Comme on verra que, si rapide à décrocher le texte biblique de sa gangue glosatrice, Spinoza ne peut guère éviter, malgré qu’il en ait, de payer son tribut à Rachi, comme à l’idée de texte, comme à sept lois pour drainer l’humanité, écho si étrange aux noachiques qui apparaissent sous sa plume comme un étrange retour du refoulé.
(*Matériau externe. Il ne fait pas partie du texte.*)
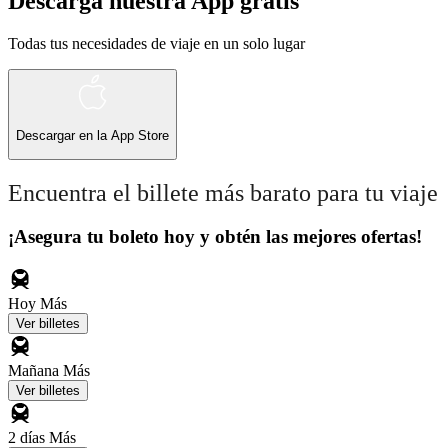
Descarga nuestra App gratis
Todas tus necesidades de viaje en un solo lugar
Descargar en la
App Store
Encuentra el billete más barato para tu viaje
¡Asegura tu boleto hoy y obtén las mejores ofertas!
Hoy
Más
Ver billetes
Mañana
Más
Ver billetes
2 días
Más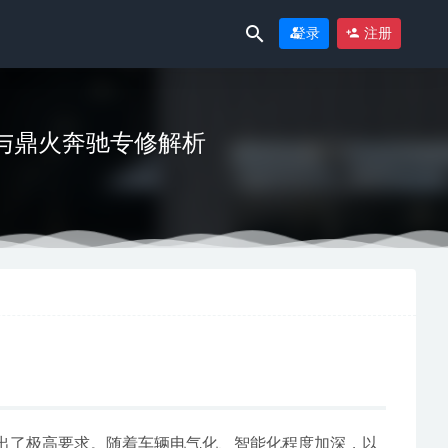
登录
注册
选与鼎火奔驰专修解析
提出了极高要求。随着车辆电气化、智能化程度加深，以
Mais toutes ces remarques sont mesquines, auprès de la seule qui compte, et que Gilles Hanus ne s’autorise jamais, parce que le tact et le respect guident sa lecture, mais qui hante ce petit texte comme un fantôme.
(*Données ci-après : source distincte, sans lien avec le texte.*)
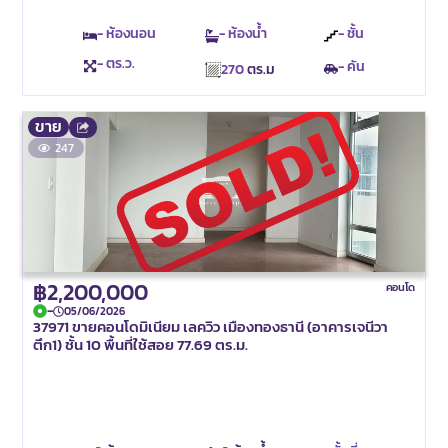
- ห้องนอน
- ห้องน้ำ
- ชั้น
- ตร.ว.
- คัน
270
ตร.ม
ขาย
247
฿2,200,000
คอนโด
-
05/06/2026
37971 ขายคอนโดมิเนียม เลควิว เมืองทองธานี (อาคารเจนีวา
ตึก1) ชั้น 10 พื้นที่ใช้สอย 77.69 ตร.ม.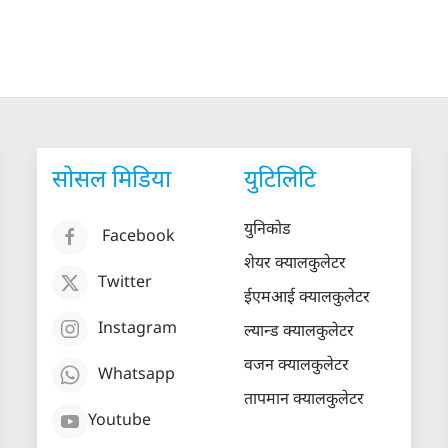
सोसल मिडिया
युटिलिटि
युनिकोड
Facebook
शेयर क्यालकुलेटर
Twitter
ईएमआई क्यालकुलेटर
Instagram
ल्यान्ड क्यालकुलेटर
वजन क्यालकुलेटर
Whatsapp
तापमान क्यालकुलेटर
Youtube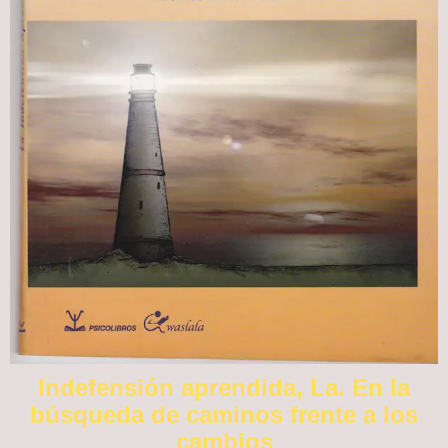
Indefensión aprendida, La. En la
búsqueda de caminos frente a los
cambios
Cette vérité comme index sui, tellement plus intéressante que les considérations scolaires sur le monisme de Spinoza, qui hellénise en somme si platement son problème juif, c’est, par-delà la bêtise crasse (dans son livre sur Paul) des anathèmes de Badiou contre la lettre dont il ignore tout simplement le contenu (pour la bonne raison que toute la saine pensée des maîtres juifs, talmudistes et kabbalistes, est au plus loin de la lettre comme fétiche que seul ledit vieux lion peut envisager, et qu’elle n’ouvre sur rien d’autre, la lettre juive, qu’une vertigineuse combinatoire du renouvellement), c’est justement cette question-ci : est-ce que Spinoza s’est trouvé plus heureux à penser avec lui-même, au lieu de penser avec un verset, avec un énoncé talmudique dont, toujours, le défi qu’ils lancent à tous ceux qu’ils concernent est : devine ou tu n’es pas, ou tu te dévoreras. Oui, c’est un sphinx d’une autre envergure que celui d’Oedipe. Car il dit à l’être pensant, ou parlant, peu importe, ceci : il n’est jamais bon de rester avec soi-même. Il n’est d’intelligence que neuve, et que sortant d’elle-même. Qu’on songe au fameux conatus, à «persévérer dans son être» (qu’Hanus a la finesse de ne pas évoquer)… En philosophie, cela commence avec Spinoza et ça se termine avec Comte-Sponville ; en littérature, cela commence avec Flaubert et ça finit avec Houellebecq. Dans tous les cas, à s’être voulu premier et dernier à la fois, à s’être voulu «esprit du Christ», c’est-à-dire «Spiritu Christi, hoc est, Dei idea», «l’esprit du Christ, c’est-à-dire, l’idée adéquate de Dieu», à avoir voulu penser sans images ni paroles, on s’est retrouvé singulièrement à l’étroit, comme, il faut bien le dire, nous autres contemporains, tous plus ou moins caressés par des Vulgates spinoziennes, nous nous trouvons singulièrement à l’étroit avec nous-mêmes.

La grâce de ce petit livre, c’est que Spinoza y est montré sans image pieuse ni caricature, exactement où il est devant ce qu’on appelle «la révélation» ; et c’est à nous, ses libres lecteurs, qu’il laisse d’être des éléphants dans un magasin de porcelaine.

Quelle joie, je dois dire, que de remuer les présentoirs, où le moi sous toutes ses formes achève de s’empoussiérer !

Car même le sage, le philosophe, lui plus que tout autre, qu’il ait entendu ou non l’autre sphinx le mettre au défi, aura subi les passages inlassables d’un mauvais génie non moins rusé et trompeur que puissant, d’autant plus puissant qu’il n’aura pour ancre ultime que lui-même, index sui : lui-même, justement.

Si bien que dans tout sage, trompeur ou non, il y a un sage trompé.


Gilles Hanus, Sans images ni paroles, Spinoza face à la révélation, 128 p., 14 €, octobre 2018, éditions Verdier.